I have a database table for storing restaurant names and the city they are located in. Example:
name | city
eleven madison park | NYC
gramercy tavern | NYC
Lotus of Siam | TOK
The Modern | LA
ABC Kitchen | LA
Now when there is an incoming entry before INSERT, if there is no similar restaurant name in the same city, I want to go ahead and perform the insert.
But if the entry is like, say { name: "Eleven Madison", city: "NYC" }, I want to find similar entries in "name" column with the same city, in this example "eleven madison park" in "NYC", I want to do the insert and store a new row in 'conflicts' table - with the IDs of these restaurants (last insert id and similar row id)
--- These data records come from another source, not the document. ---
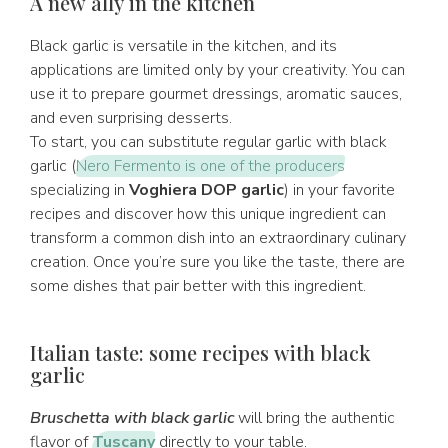
A new ally in the kitchen
Black garlic is versatile in the kitchen, and its
applications are limited only by your creativity. You can
use it to prepare gourmet dressings, aromatic sauces,
and even surprising desserts.
To start, you can substitute regular garlic with black
garlic (
Nero Fermento is one of the producers
specializing in
Voghiera DOP garlic
) in your favorite
recipes and discover how this unique ingredient can
transform a common dish into an extraordinary culinary
creation. Once you’re sure you like the taste, there are
some dishes that pair better with this ingredient.
Italian taste: some recipes with black
garlic
Bruschetta with black garlic
will bring the authentic
flavor of
Tuscany
directly to your table.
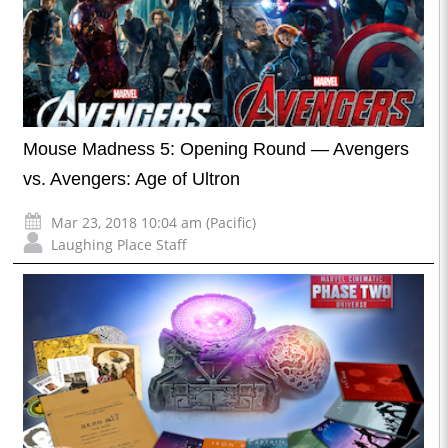
Mouse Madness 5: Opening Round — Avengers
vs. Avengers: Age of Ultron
Mar 23, 2018 10:04 am (Pacific)
Laughing Place Staff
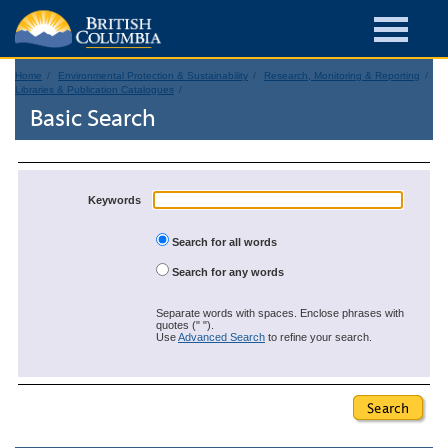
Home
Environmental Protection & Sustainability
Research, Monitoring & Reporting
Libraries & Publication Catalogues
Basic Search
Keywords
Search for all words
Search for any words
Separate words with spaces. Enclose phrases with
quotes (" ").
Use
Advanced Search
to refine your search.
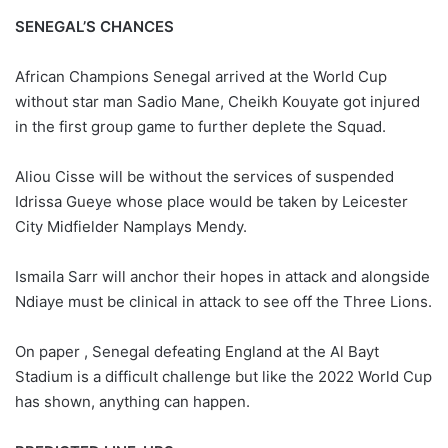
SENEGAL’S CHANCES
African Champions Senegal arrived at the World Cup
without star man Sadio Mane, Cheikh Kouyate got injured
in the first group game to further deplete the Squad.
Aliou Cisse will be without the services of suspended
Idrissa Gueye whose place would be taken by Leicester
City Midfielder Namplays Mendy.
Ismaila Sarr will anchor their hopes in attack and alongside
Ndiaye must be clinical in attack to see off the Three Lions.
On paper , Senegal defeating England at the Al Bayt
Stadium is a difficult challenge but like the 2022 World Cup
has shown, anything can happen.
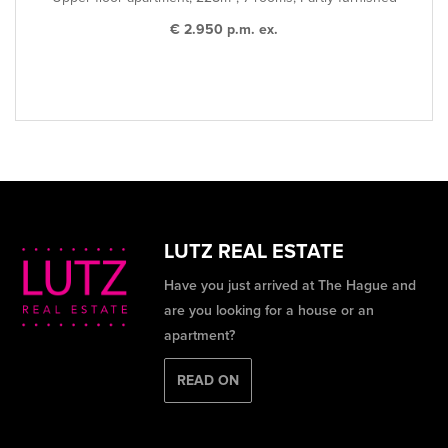
€ 2.950 p.m. ex.
LUTZ REAL ESTATE
Have you just arrived at The Hague and
are you looking for a house or an
apartment?
READ ON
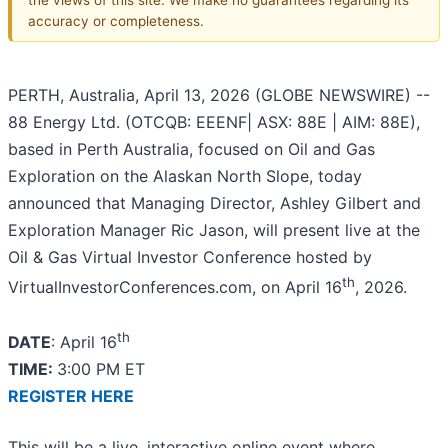
accuracy or completeness.
PERTH, Australia, April 13, 2026 (GLOBE NEWSWIRE) --
88 Energy Ltd. (OTCQB: EEENF| ASX: 88E | AIM: 88E),
based in Perth Australia, focused on Oil and Gas
Exploration on the Alaskan North Slope, today
announced that Managing Director, Ashley Gilbert and
Exploration Manager Ric Jason, will present live at the
Oil & Gas Virtual Investor Conference hosted by
th
VirtualInvestorConferences.com, on April 16
, 2026.
th
DATE
: April 16
TIME:
3:00 PM ET
REGISTER HERE
This will be a live, interactive online event where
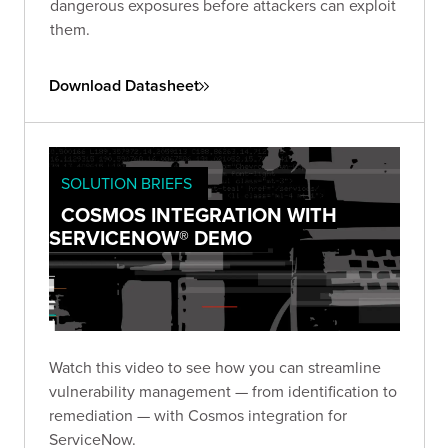
dangerous exposures before attackers can exploit
them.
Download Datasheet
SOLUTION BRIEFS
COSMOS INTEGRATION WITH
SERVICENOW® DEMO
Watch this video to see how you can streamline
vulnerability management — from identification to
remediation — with Cosmos integration for
ServiceNow.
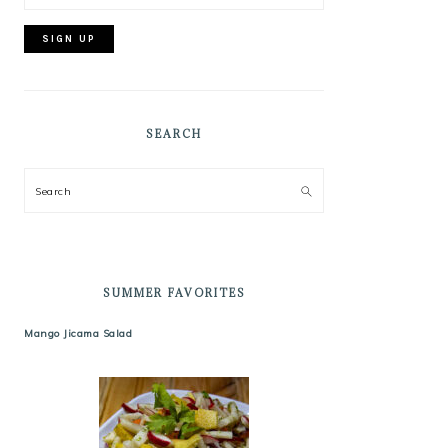
SEARCH
Search
SUMMER FAVORITES
Mango Jicama Salad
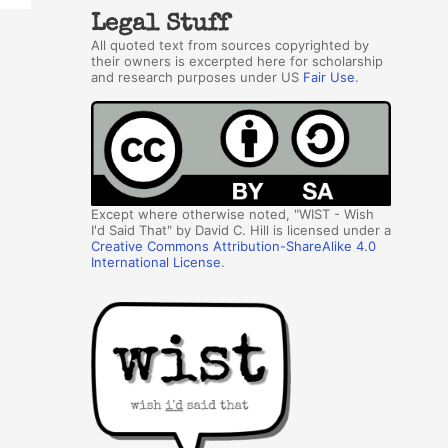
Legal Stuff
All quoted text from sources copyrighted by
their owners is excerpted here for scholarship
and research purposes under US
Fair Use
.
Except where otherwise noted, "WIST - Wish
I'd Said That" by David C. Hill is licensed under a
Creative Commons Attribution-ShareAlike 4.0
International License
.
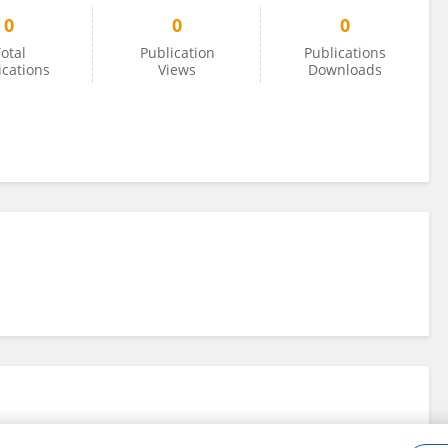
0
0
0
otal
Publication
Publications
ications
Views
Downloads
I used the Levenshtein distance algorithm, with the following SQL query:
SELECT id, levenshtein_ratio(name, 'Eleven Madison') AS levsh from restaurants
where
city_name = 'NYC'
order by levsh asc
limit 0, 1
Then I set a threshold of 8, and if levsh is less than 8, then I mark it as a conflict i.e. insert a new record in 'conflicts' table. This query was working fine until the table grew to 1000 records. Now this query takes 2 seconds to finish.
I understand that this is because I am calculating levenshtein_ratio for all the restaurants in the city - and I only need to apply the ratio function only on similar names for ex. the ones containing 'Eleven' , 'Madison',.. or even better would be if i can do something like
WHERE city_name = 'NYC' AND SOUNDEX(any word in `name`) = SOUNDEX(any word in 'Eleven Madison')
Please help with suggestions on how to improve and optimize this query, and if possible any better approach to what I am doing.
Thanks